Là encore nous pourrions parler de philosophie figurée des processus psychiques, et plus particulièrement d'une peinture de la durée mentale.
Mohamed Tabal, quant à lui, joue du trait comme d'un opérateur de métamorphoses, et de l'huile comme d'une manière magique prégnante d'un arrière-monde insoupçonné; il combine formes et matières de telle sorte que l'image ne se fixe jamais sur une réalité définitive; c'est la vie même, dans sa durée irrattrapable, dans son cours imprévisible et dans son essentielle irrésolution, qu'il transpose dans une sorte de chorégraphie picturale.
Abdelmalik Berhiss cultive l'art de la texture avec une subtilité exquise, il en tire également toute une philosophie.

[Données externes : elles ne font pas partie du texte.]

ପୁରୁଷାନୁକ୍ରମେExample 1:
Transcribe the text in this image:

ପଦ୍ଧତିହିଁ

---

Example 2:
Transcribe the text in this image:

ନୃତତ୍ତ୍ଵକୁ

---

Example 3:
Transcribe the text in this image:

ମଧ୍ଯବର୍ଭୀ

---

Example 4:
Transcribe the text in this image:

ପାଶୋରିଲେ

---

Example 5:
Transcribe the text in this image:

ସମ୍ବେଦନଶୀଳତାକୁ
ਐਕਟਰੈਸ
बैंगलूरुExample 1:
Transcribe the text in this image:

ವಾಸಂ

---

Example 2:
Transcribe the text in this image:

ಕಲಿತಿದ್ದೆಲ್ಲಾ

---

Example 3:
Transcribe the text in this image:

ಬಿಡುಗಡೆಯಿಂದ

En faisant vibrer ses surfaces de couleurs comme un épiderme ultra-sensible, il court-circuite la distance et l'objectivation visuelles, il sollicite une participation tactile et épidermique, il active notre rétine elle-même comme une zone érogène, il réintègre l'optique dans son inter-sensorialité originelle.
Bref, si, malgré leur diversité, il fallait trouver les dénominateurs communs de toutes ces créations, ce serait d'abord ce savoir-faire à la fois pictural et philosophique, qui tient sa puissance communicative de nous livrer immédiatement sa clé de lecture, apte par conséquent à transcender les différences culturelles.

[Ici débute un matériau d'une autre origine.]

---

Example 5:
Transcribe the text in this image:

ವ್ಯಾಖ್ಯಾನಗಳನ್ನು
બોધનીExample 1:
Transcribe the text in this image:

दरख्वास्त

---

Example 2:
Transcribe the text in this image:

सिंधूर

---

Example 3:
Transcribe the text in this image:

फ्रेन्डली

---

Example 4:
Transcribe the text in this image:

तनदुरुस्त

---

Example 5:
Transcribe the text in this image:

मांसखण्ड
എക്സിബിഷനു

En ces temps où renaissent des monstruosités telles que l'intégrisme, le patriotisme, la préférence nationale, ainsi que la xénophobie et le racisme infus dans ce qui se donne "dé-négativement" comme un mondialisation, le message d'Essaouira vient à point pour nous rappeler la valeur universelle du pluralisme, du métissage et de la convivialité.